Custom metric: Time-Weighted Error Quotient
The research introduced a novel metric, the Time-Weighted Error Quotient (EQ), which quantifies the intensity and persistence of coding errors during development. By weighting error events by the time the student spent in an erroneous state, EQ provides a more nuanced picture of cognitive difficulty than simple error counts alone.
Correlating EQ against final grades confirmed a statistically significant relationship, validating it as a practical predictor of student struggle before final assessments arrive.
Experimental evaluation
The system was evaluated across three research questions using simulated course environments with multiple cohorts of student submissions.
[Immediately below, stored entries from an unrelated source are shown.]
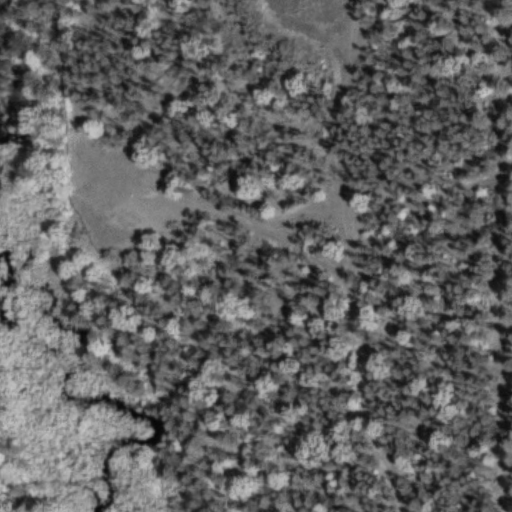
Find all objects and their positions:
road: (332, 64)
road: (338, 103)
road: (429, 194)
road: (355, 366)
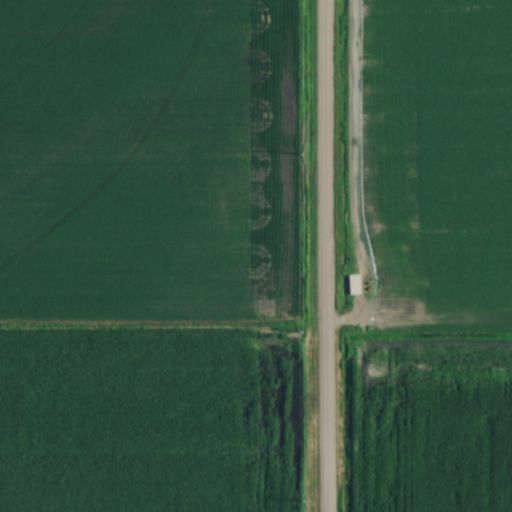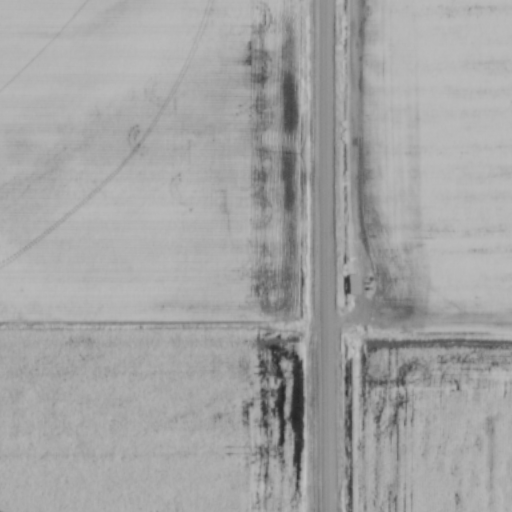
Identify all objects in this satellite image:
road: (322, 256)
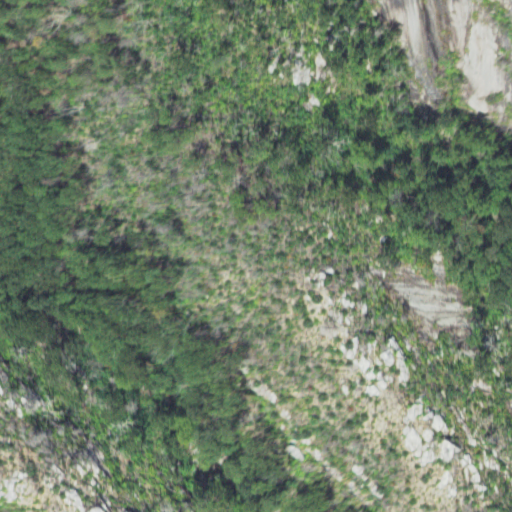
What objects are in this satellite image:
park: (180, 145)
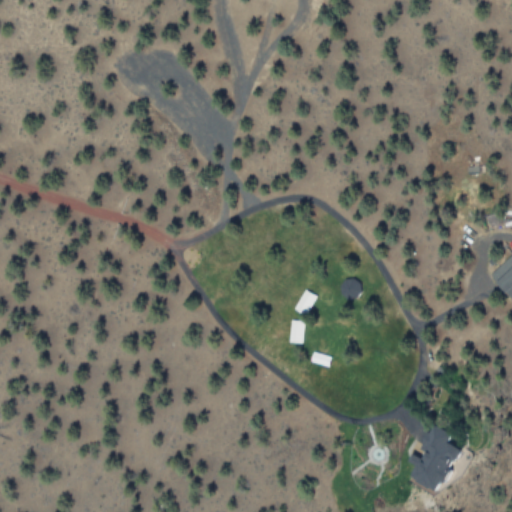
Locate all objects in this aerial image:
building: (503, 275)
building: (434, 459)
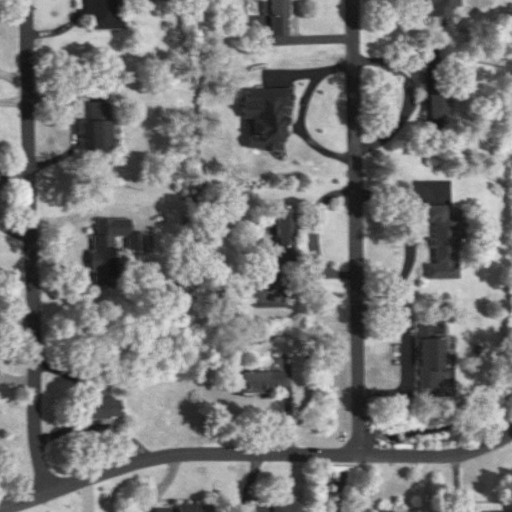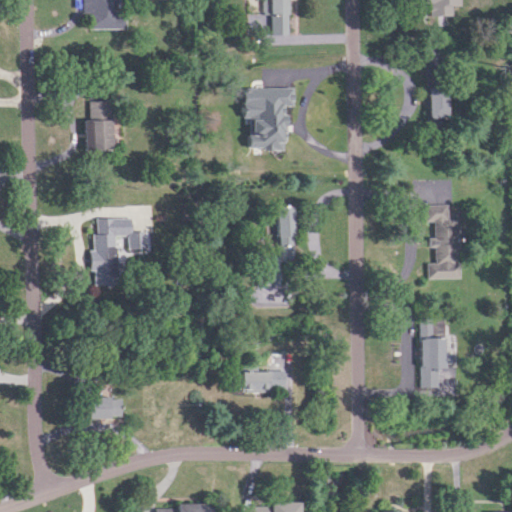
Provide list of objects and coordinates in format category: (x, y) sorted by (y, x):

| Research Question | Finding | |---|---| | Reliability of AI feedback | Hybrid verify-then-generate significantly reduced hallucinated explanations vs. direct LLM prompting | | Pedagogical effectiveness | Analytics successfully detected performance patterns that predicted final grades, enabling early identification of struggling learners | | System scalability | Microservices architecture handled high submission volumes with minimal latency under load testing |
Technologies used
Python · Machine Learning · Static Code Analysis · Unit Testing Frameworks · Generative AI Models · Microservices Architecture · REST APIs · Data Analytics
Key contributions
- Hybrid AI Grading Architecture — a novel framework combining static program analysis with generative AI to ensure accurate, non-hallucinated automated grading.
- Longitudinal Learning Analytics — a methodology for transforming raw submission event logs into continuous student learning profiles.
- Scalable Educational Platform — a microservices-based system capable of supporting large online programming courses.
- Data-Driven Student Support — an early-warning mechanism that identifies at-risk students through performance analytics before final exams.
What I learned
Building this system reinforced that reliable AI in high-stakes domains cannot be a black box. The verify-then-generate protocol was the hardest architectural decision to get right — balancing the latency cost of running deterministic checks first against the drastic improvement in feedback trustworthiness. It also deepened my appreciation for data engineering: the analytics layer is only as useful as the telemetry it ingests, and designing a clean, queryable event schema from day one saved enormous effort downstream.